- Film poster
- Directed by: Christian Vincent
- Written by: Christian Vincent
- Produced by: Matthieu Tarot
- Starring: Fabrice Luchini Sidse Babett Knudsen
- Cinematography: Laurent Dailland
- Edited by: Yves Deschamps
- Music by: Claire Denamur
- Production companies: Albertine Productions France 2 Cinéma Gaumont
- Distributed by: Gaumont Distribution
- Release dates: 6 September 2015 (Venice); 18 November 2015 (France);
- Running time: 98 minutes
- Country: France
- Language: French
- Budget: $7.3 million
- Box office: $7.5 million

= Courted (film) =

2015 film

Courted (L'Hermine) is a 2015 French drama film directed by Christian Vincent.

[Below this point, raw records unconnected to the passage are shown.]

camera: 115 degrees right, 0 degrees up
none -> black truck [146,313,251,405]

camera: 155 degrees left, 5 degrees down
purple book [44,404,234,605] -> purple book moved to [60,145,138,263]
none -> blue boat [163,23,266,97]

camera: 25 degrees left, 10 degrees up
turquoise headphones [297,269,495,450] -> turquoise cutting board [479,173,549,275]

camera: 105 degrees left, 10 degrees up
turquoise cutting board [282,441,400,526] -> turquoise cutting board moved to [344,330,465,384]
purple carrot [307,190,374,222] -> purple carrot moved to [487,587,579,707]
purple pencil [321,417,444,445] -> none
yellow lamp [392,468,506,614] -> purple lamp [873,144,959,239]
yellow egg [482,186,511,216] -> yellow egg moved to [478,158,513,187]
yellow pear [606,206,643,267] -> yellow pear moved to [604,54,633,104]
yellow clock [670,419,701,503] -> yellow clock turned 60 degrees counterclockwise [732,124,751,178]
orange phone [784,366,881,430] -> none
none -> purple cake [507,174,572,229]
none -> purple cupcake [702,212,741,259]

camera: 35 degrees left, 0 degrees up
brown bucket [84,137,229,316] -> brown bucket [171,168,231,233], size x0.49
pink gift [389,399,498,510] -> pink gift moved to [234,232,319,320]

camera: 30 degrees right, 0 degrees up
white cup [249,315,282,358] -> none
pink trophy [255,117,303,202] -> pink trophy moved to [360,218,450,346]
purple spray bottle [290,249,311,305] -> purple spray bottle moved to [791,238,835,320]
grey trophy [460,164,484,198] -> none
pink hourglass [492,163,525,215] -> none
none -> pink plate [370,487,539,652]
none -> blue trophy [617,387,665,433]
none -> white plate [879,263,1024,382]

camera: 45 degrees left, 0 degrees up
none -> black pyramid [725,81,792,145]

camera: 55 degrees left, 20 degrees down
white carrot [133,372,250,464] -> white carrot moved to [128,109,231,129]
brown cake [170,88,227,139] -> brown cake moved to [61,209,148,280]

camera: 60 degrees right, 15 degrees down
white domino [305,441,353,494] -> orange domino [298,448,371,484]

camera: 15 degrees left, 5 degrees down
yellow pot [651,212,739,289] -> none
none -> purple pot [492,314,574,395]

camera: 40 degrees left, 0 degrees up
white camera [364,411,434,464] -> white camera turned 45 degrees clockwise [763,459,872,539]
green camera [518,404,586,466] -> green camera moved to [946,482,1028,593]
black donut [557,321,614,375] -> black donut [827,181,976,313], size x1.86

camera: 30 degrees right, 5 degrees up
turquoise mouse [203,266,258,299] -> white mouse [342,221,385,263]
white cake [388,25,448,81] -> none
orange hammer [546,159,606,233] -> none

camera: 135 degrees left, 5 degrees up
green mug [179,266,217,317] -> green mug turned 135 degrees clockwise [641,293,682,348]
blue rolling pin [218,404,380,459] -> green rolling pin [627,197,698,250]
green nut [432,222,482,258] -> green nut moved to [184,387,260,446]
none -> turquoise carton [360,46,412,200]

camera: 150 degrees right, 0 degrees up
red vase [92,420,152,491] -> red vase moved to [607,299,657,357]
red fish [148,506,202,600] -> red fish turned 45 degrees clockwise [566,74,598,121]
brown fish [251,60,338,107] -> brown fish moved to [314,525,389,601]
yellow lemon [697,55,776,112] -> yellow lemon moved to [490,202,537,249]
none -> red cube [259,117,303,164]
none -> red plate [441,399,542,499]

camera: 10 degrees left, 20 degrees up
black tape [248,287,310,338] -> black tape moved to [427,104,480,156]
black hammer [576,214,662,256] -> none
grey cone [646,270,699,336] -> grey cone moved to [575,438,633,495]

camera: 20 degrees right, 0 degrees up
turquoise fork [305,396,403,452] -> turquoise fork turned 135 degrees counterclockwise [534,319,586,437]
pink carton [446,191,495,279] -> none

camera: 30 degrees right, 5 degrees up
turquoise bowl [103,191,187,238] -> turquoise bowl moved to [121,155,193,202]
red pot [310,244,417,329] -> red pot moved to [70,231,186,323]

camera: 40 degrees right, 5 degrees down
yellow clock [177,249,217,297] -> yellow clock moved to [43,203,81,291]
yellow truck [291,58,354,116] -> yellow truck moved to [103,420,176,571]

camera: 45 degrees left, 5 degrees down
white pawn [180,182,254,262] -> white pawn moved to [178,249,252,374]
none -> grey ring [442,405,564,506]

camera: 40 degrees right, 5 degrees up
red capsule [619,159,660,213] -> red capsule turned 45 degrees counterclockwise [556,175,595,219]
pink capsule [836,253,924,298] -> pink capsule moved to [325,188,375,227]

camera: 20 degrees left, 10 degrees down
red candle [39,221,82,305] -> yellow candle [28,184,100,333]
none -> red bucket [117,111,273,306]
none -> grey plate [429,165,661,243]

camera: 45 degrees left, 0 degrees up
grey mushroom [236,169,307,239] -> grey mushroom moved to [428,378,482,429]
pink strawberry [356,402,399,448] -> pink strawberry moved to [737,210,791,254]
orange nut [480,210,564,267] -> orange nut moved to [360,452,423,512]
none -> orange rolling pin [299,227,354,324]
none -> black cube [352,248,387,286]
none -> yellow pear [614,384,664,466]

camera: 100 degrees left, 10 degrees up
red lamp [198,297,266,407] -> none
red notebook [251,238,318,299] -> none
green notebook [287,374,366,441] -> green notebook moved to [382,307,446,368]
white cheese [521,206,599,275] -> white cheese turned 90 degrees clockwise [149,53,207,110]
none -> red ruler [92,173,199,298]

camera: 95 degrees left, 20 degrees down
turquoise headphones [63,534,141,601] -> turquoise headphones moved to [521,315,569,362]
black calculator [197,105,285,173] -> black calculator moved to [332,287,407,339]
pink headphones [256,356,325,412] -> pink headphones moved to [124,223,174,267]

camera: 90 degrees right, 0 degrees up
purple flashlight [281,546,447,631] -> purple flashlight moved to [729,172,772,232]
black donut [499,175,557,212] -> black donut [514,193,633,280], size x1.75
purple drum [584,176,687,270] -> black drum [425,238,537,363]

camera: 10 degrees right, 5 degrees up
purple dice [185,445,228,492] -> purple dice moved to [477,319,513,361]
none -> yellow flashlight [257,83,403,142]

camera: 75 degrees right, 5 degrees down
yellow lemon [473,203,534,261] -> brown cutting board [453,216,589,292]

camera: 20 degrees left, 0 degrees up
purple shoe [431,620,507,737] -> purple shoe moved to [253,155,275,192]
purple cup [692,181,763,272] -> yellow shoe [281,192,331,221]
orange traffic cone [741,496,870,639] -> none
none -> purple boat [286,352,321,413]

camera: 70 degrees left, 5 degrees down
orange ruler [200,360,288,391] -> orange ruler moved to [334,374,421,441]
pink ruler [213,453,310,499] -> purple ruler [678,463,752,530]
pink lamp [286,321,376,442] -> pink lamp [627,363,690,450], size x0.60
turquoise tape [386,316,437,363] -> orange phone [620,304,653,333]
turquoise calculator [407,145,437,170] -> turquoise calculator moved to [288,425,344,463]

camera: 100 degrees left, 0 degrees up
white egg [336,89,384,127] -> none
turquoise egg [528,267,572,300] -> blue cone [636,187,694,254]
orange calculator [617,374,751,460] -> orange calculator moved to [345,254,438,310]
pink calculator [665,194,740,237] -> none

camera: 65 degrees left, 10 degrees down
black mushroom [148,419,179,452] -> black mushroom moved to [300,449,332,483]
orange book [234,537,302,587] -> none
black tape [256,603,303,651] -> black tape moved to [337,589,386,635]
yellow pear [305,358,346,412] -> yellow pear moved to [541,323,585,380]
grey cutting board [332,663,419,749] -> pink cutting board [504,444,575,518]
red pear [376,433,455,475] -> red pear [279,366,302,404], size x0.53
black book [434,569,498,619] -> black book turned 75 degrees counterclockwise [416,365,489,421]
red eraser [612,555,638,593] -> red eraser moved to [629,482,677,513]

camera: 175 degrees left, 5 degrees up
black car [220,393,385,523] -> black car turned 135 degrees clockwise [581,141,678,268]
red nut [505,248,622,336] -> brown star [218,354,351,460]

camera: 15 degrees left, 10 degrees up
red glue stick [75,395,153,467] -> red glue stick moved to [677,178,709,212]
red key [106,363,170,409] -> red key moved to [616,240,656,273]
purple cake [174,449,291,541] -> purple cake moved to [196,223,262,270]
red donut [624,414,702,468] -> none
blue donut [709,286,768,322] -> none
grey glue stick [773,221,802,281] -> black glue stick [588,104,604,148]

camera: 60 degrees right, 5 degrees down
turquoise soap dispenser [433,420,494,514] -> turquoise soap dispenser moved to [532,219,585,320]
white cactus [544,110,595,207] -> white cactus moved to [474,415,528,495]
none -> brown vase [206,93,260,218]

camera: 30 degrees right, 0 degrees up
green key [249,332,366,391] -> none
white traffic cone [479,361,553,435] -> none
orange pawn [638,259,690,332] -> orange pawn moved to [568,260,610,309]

It was screened in the main competition section of the 72nd Venice International Film Festival where Fabrice Luchini won the Volpi Cup for Best Actor. At the
41st César Awards, Sidse Babett Knudsen won the César Award for Best Supporting Actress.

== Plot ==
Michel Racine is a feared president and judge of Assize Court, as strict with himself as with others. Everything changes when he meets Ditte when she's selected as a juror in a criminal trial over which he presides.

==Cast==
- Fabrice Luchini as Michel Racine
- Sidse Babett Knudsen as Ditte Lorensen-Coteret
- Raphaël Ferret as Lieutenant Massimet
- Miss Ming as Jessica Marton
- Corinne Masiero as Marie-Jeanne Metzer
- Marie Rivière as Marie-Laure Racine
- Michaël Abiteboul as Lawyer Jourd'hui

==Accolades==

| Award / Film Festival | Category | Recipients and nominees | Result |
| César Awards | Best Actor | Fabrice Luchini | Nominated |
| Best Supporting Actress | Sidse Babett Knudsen | Won |
| Lumière Awards | Best Film |  | Nominated |
| Best Actor | Fabrice Luchini | Nominated |
| Venice International Film Festival | Best Actor | Fabrice Luchini | Won |
| Best Screenplay Award | Christian Vincent | Won |
| Golden Lion |  | Nominated |

== Reception ==

On Rotten Tomatoes, the film has an aggregate score of 91% based on 10 positive and 1 negative critic reviews.